**WHAT IS EXPECTED**
Repeat the records word for word, excluding any picture.

== Segment start ==

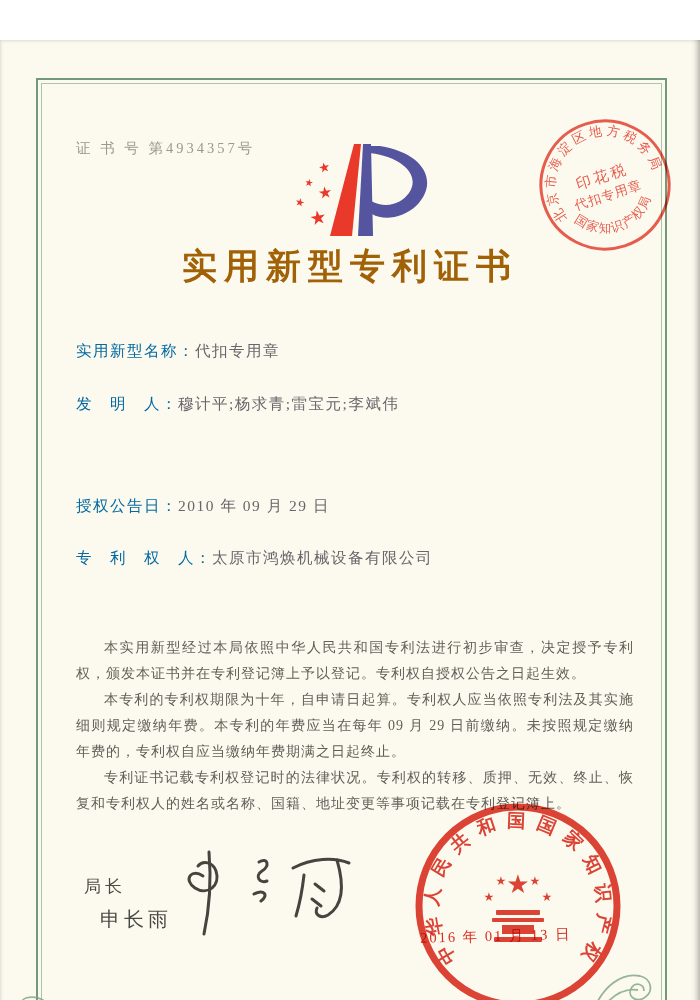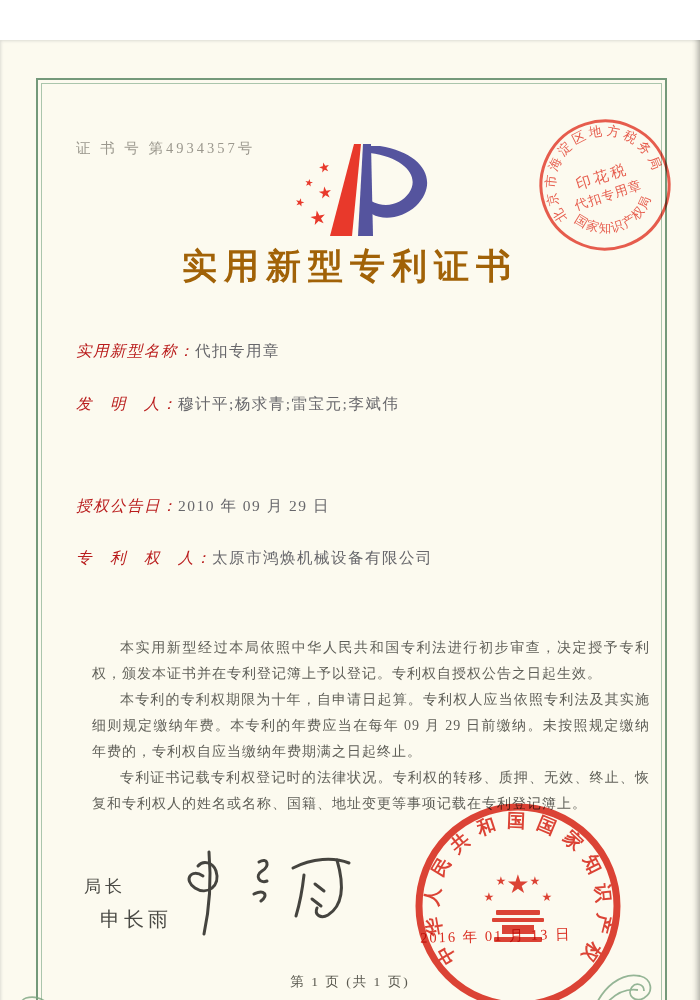--- a/index.html
+++ b/index.html
@@ -6,23 +6,23 @@
   body{width:700px;height:1000px;background:#ffffff;font-family:"Liberation Serif","DejaVu Serif",serif;}
   .page{position:relative;width:700px;height:1000px;background:#fcfaef;overflow:hidden;
         box-shadow:inset -5px -6px 6px -3px rgba(95,95,88,.55), inset 2px 2px 3px -1px rgba(200,200,195,.6);margin-top:40px;}
   
   .frame{position:absolute;left:36px;top:38px;right:33px;bottom:27px;border:2px solid #74997a;pointer-events:none;z-index:1;}
   .frame::after{content:"";position:absolute;left:3px;top:3px;right:3px;bottom:3px;border:1px solid #aac5ac;}
   .cert-no{position:absolute;left:76px;top:99px;font-size:14.5px;letter-spacing:3px;color:#9b988e;z-index:2;}
   .title{position:absolute;left:0;top:203px;width:100%;text-align:center;font-size:35px;font-weight:700;
          letter-spacing:7px;color:#a16207;z-index:2;}
   .field-row{position:absolute;left:76px;right:60px;font-size:15.5px;color:#6e6e67;letter-spacing:1.5px;z-index:2;white-space:nowrap;}
-  .field-row .lbl{color:#b91c1c;font-style:italic;}
+  .field-row .lbl{color:#0369a1;}
   .field-row .val{color:#67676b;}
-  .paras{position:absolute;left:92px;width:558px;top:595px;z-index:2;}
+  .paras{position:absolute;left:76px;width:558px;top:595px;z-index:2;}
   .paras p{margin:0;text-indent:2em;font-size:14px;line-height:26px;color:#5f5f58;letter-spacing:1px;text-align:justify;}
   .signer-title{position:absolute;left:84px;top:835px;font-size:17px;color:#4a4a45;letter-spacing:4px;z-index:2;
                 font-family:"Liberation Sans","DejaVu Sans",sans-serif;}
   .signer-name{position:absolute;left:100px;top:866px;font-size:20px;color:#4a4a45;letter-spacing:4px;z-index:2;
                font-family:Liberation Serif, serif;}
   .signature{position:absolute;left:175px;top:804px;z-index:2;}
   .logo{position:absolute;left:268px;top:100px;z-index:2;}
   .tax-stamp{position:absolute;left:524px;top:64px;z-index:3;mix-blend-mode:multiply;opacity:.88;}
   .big-seal{position:absolute;left:410px;top:758px;z-index:3;mix-blend-mode:multiply;opacity:.92;}
   .seal-date{position:absolute;left:420px;top:886px;width:210px;z-index:4;font-size:14.5px;letter-spacing:2px;
@@ -125,21 +125,20 @@
       <text x="137" y="103" font-size="12" text-anchor="middle">★</text>
       <rect x="86" y="112" width="44" height="5" rx="1"></rect>
       <rect x="82" y="120" width="52" height="4" rx="1"></rect>
       <rect x="92" y="127" width="32" height="9"></rect>
       <rect x="84" y="139" width="48" height="5" rx="1"></rect>
     </g>
   </svg>
 
   <div class="seal-date">2016 年 01 月 13 日</div>
 
-  <div class="footer">第 1 页 (共 1 页)</div>
 
   <svg class="flourish-br" width="70" height="58" viewBox="0 0 70 58">
     <g fill="none" stroke="#7ca580" stroke-width="1.8">
       <path d="M4,54 C14,26 34,12 52,16 C64,19 66,32 56,38 C47,43 38,35 44,27 C48,22 56,24 56,31"></path>
       <path d="M10,54 C22,36 36,28 50,30"></path>
       <path d="M22,54 C30,44 42,40 54,44"></path>
     </g>
   </svg>
   <svg class="flourish-bl" width="48" height="42" viewBox="0 0 48 42">
     <g fill="none" stroke="#7ca580" stroke-width="1.6">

== Segment end ==

**EXERCISE ANSWER**
--- a/index.html
+++ b/index.html
@@ -6,23 +6,23 @@
   body{width:700px;height:1000px;background:#ffffff;font-family:"Liberation Serif","DejaVu Serif",serif;}
   .page{position:relative;width:700px;height:1000px;background:#fcfaef;overflow:hidden;
         box-shadow:inset -5px -6px 6px -3px rgba(95,95,88,.55), inset 2px 2px 3px -1px rgba(200,200,195,.6);margin-top:40px;}
   
   .frame{position:absolute;left:36px;top:38px;right:33px;bottom:27px;border:2px solid #74997a;pointer-events:none;z-index:1;}
   .frame::after{content:"";position:absolute;left:3px;top:3px;right:3px;bottom:3px;border:1px solid #aac5ac;}
   .cert-no{position:absolute;left:76px;top:99px;font-size:14.5px;letter-spacing:3px;color:#9b988e;z-index:2;}
   .title{position:absolute;left:0;top:203px;width:100%;text-align:center;font-size:35px;font-weight:700;
          letter-spacing:7px;color:#a16207;z-index:2;}
   .field-row{position:absolute;left:76px;right:60px;font-size:15.5px;color:#6e6e67;letter-spacing:1.5px;z-index:2;white-space:nowrap;}
-  .field-row .lbl{color:#b91c1c;font-style:italic;}
+  .field-row .lbl{color:#0369a1;}
   .field-row .val{color:#67676b;}
-  .paras{position:absolute;left:92px;width:558px;top:595px;z-index:2;}
+  .paras{position:absolute;left:76px;width:558px;top:595px;z-index:2;}
   .paras p{margin:0;text-indent:2em;font-size:14px;line-height:26px;color:#5f5f58;letter-spacing:1px;text-align:justify;}
   .signer-title{position:absolute;left:84px;top:835px;font-size:17px;color:#4a4a45;letter-spacing:4px;z-index:2;
                 font-family:"Liberation Sans","DejaVu Sans",sans-serif;}
   .signer-name{position:absolute;left:100px;top:866px;font-size:20px;color:#4a4a45;letter-spacing:4px;z-index:2;
                font-family:Liberation Serif, serif;}
   .signature{position:absolute;left:175px;top:804px;z-index:2;}
   .logo{position:absolute;left:268px;top:100px;z-index:2;}
   .tax-stamp{position:absolute;left:524px;top:64px;z-index:3;mix-blend-mode:multiply;opacity:.88;}
   .big-seal{position:absolute;left:410px;top:758px;z-index:3;mix-blend-mode:multiply;opacity:.92;}
   .seal-date{position:absolute;left:420px;top:886px;width:210px;z-index:4;font-size:14.5px;letter-spacing:2px;
@@ -125,21 +125,20 @@
       <text x="137" y="103" font-size="12" text-anchor="middle">★</text>
       <rect x="86" y="112" width="44" height="5" rx="1"></rect>
       <rect x="82" y="120" width="52" height="4" rx="1"></rect>
       <rect x="92" y="127" width="32" height="9"></rect>
       <rect x="84" y="139" width="48" height="5" rx="1"></rect>
     </g>
   </svg>
 
   <div class="seal-date">2016 年 01 月 13 日</div>
 
-  <div class="footer">第 1 页 (共 1 页)</div>
 
   <svg class="flourish-br" width="70" height="58" viewBox="0 0 70 58">
     <g fill="none" stroke="#7ca580" stroke-width="1.8">
       <path d="M4,54 C14,26 34,12 52,16 C64,19 66,32 56,38 C47,43 38,35 44,27 C48,22 56,24 56,31"></path>
       <path d="M10,54 C22,36 36,28 50,30"></path>
       <path d="M22,54 C30,44 42,40 54,44"></path>
     </g>
   </svg>
   <svg class="flourish-bl" width="48" height="42" viewBox="0 0 48 42">
     <g fill="none" stroke="#7ca580" stroke-width="1.6">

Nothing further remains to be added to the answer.